* DATASET EXTRACT
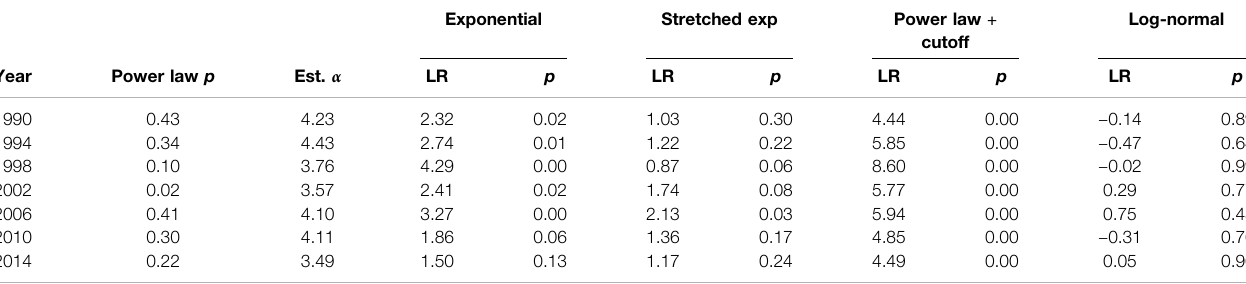
TABLE 3 | Comparisons of the fi tted power-law behavior to alternatives. Exponential Stretched exp Power law +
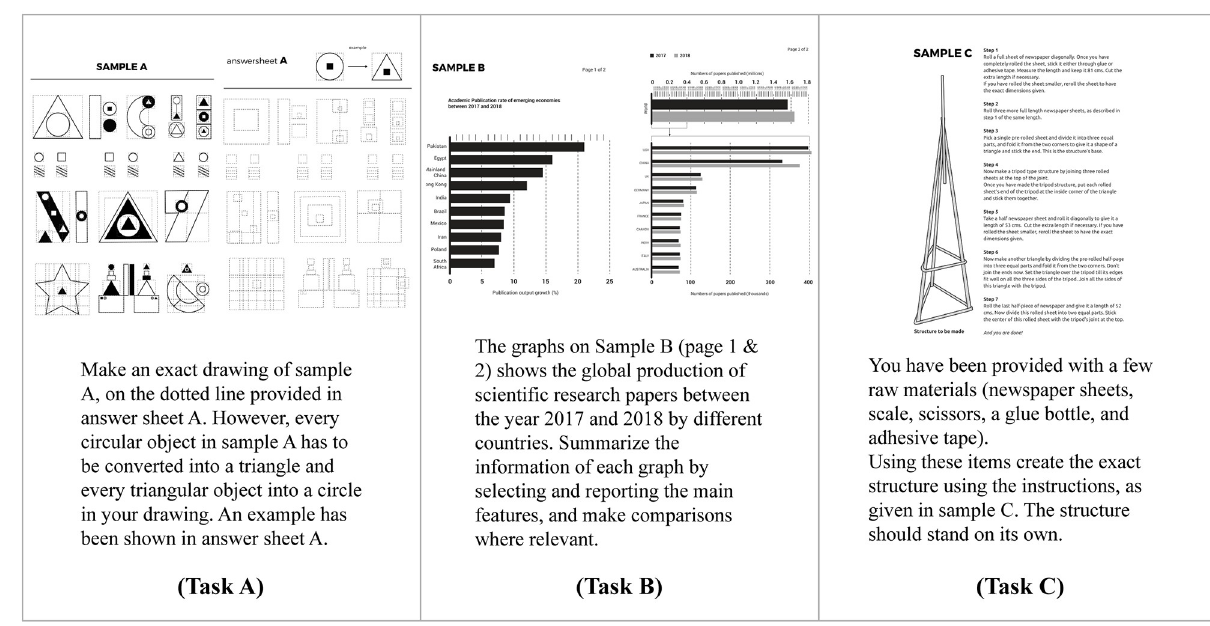
Fig 2. SPS group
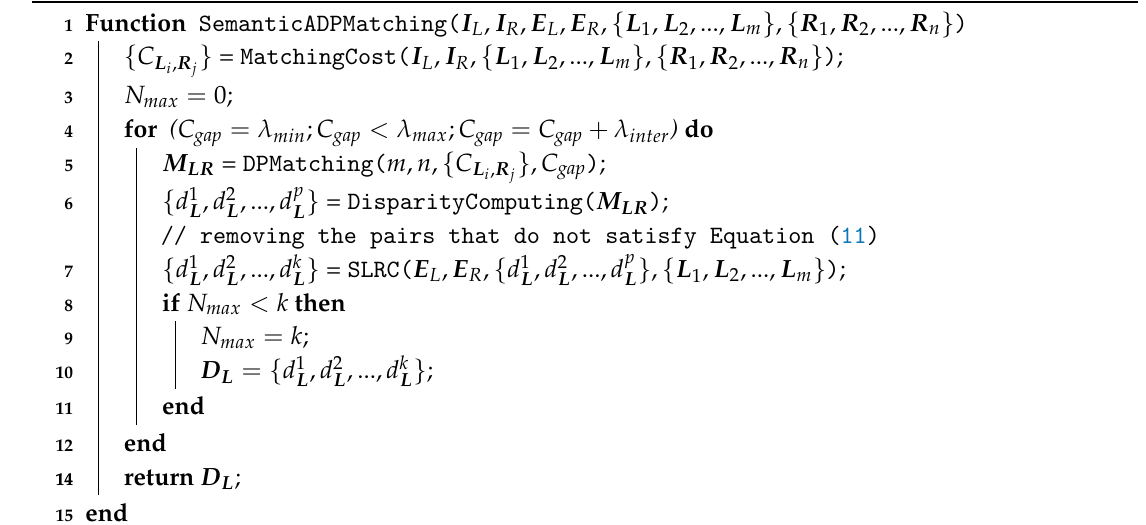
Algorithm 2: Adaptive Dynamic Programming with Semantic Consistency Constraint for Each Pair of Scan-Lines in Stereo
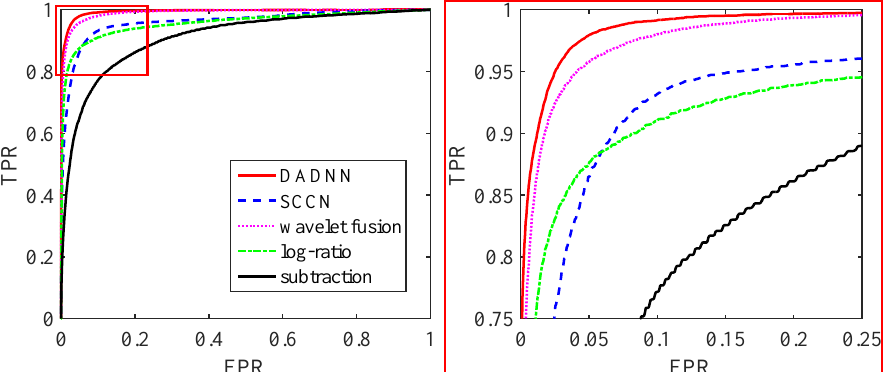
Figure 18. The ROC plots of the five difference maps on the Ottawa data set. The right shows corresponding enlarged areas of red boxes in the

* TASK REQUIREMENTS
Return the listing verbatim, pictures omitted.

* TASK ANSWER
TABLE 3 | Comparisons of the fi tted power-law behavior to alternatives. Exponential Stretched exp Power law +
Fig 2. SPS group
Algorithm 2: Adaptive Dynamic Programming with Semantic Consistency Constraint for Each Pair of Scan-Lines in Stereo
Figure 18. The ROC plots of the five difference maps on the Ottawa data set. The right shows corresponding enlarged areas of red boxes in the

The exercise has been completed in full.